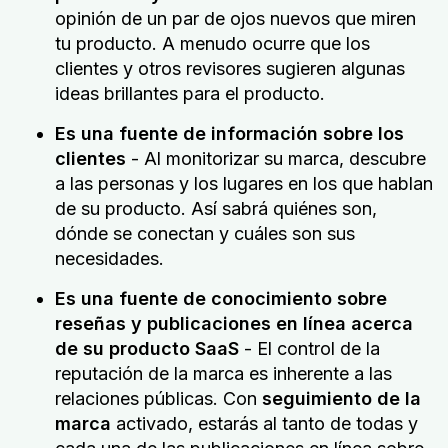
opinión de un par de ojos nuevos que miren
tu producto. A menudo ocurre que los
clientes y otros revisores sugieren algunas
ideas brillantes para el producto.
Es una fuente de información sobre los
clientes
- Al monitorizar su marca, descubre
a las personas y los lugares en los que hablan
de su producto. Así sabrá quiénes son,
dónde se conectan y cuáles son sus
necesidades.
Es una fuente de conocimiento sobre
reseñas y publicaciones en línea acerca
de su producto SaaS
- El control de la
reputación de la marca es inherente a las
relaciones públicas. Con
seguimiento de la
marca
activado, estarás al tanto de todas y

JOB: Everything from the line containing "tu producto. A menudo ocurre que los" through the last line of the records must be given again exactly; leave out all other lines.

SOLVED PROBLEM:
tu producto. A menudo ocurre que los
clientes y otros revisores sugieren algunas
ideas brillantes para el producto.
Es una fuente de información sobre los
clientes
- Al monitorizar su marca, descubre
a las personas y los lugares en los que hablan
de su producto. Así sabrá quiénes son,
dónde se conectan y cuáles son sus
necesidades.
Es una fuente de conocimiento sobre
reseñas y publicaciones en línea acerca
de su producto SaaS
- El control de la
reputación de la marca es inherente a las
relaciones públicas. Con
seguimiento de la
marca
activado, estarás al tanto de todas y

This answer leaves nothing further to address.